SOURCE DATA:
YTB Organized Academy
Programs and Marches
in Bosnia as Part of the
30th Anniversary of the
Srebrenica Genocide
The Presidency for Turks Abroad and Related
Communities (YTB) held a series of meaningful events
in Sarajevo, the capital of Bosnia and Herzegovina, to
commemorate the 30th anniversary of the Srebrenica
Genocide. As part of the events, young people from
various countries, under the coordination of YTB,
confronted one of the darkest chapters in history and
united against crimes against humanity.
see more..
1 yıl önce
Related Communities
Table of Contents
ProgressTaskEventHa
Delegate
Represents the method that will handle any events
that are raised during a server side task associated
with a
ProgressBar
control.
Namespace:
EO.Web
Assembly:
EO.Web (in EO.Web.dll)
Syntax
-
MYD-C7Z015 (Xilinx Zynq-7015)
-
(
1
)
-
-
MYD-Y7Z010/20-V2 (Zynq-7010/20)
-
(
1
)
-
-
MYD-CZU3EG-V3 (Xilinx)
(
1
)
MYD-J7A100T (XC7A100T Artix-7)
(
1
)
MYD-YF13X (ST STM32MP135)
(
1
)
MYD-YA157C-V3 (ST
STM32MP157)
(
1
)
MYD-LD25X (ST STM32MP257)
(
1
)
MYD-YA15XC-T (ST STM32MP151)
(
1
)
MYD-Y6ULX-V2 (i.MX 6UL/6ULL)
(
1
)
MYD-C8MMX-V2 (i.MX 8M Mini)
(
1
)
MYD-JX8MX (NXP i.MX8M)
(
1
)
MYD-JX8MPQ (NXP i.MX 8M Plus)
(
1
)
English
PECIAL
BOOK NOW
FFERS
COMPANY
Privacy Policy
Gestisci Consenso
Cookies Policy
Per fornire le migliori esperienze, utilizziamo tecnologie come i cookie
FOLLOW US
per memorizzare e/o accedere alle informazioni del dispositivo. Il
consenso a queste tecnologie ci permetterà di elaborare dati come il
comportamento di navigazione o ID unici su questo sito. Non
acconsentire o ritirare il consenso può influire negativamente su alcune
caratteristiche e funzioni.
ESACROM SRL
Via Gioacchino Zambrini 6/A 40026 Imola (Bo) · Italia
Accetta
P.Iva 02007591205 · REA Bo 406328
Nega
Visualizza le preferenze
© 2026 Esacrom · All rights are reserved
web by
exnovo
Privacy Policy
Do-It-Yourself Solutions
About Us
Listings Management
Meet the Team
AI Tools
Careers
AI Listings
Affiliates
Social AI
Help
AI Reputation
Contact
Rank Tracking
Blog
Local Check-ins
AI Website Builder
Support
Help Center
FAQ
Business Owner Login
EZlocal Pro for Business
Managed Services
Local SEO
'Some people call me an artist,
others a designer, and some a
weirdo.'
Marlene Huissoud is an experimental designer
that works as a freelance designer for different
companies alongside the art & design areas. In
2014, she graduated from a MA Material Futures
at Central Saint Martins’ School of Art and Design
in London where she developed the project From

WHAT THE TASK ASKS: Can you copy out, word for word, everything from the very beginning of the data down to and including the line that contains "in Sarajevo, the"?

EXERCISE SOLUTION:
YTB Organized Academy
Programs and Marches
in Bosnia as Part of the
30th Anniversary of the
Srebrenica Genocide
The Presidency for Turks Abroad and Related
Communities (YTB) held a series of meaningful events
in Sarajevo, the capital of Bosnia and Herzegovina, to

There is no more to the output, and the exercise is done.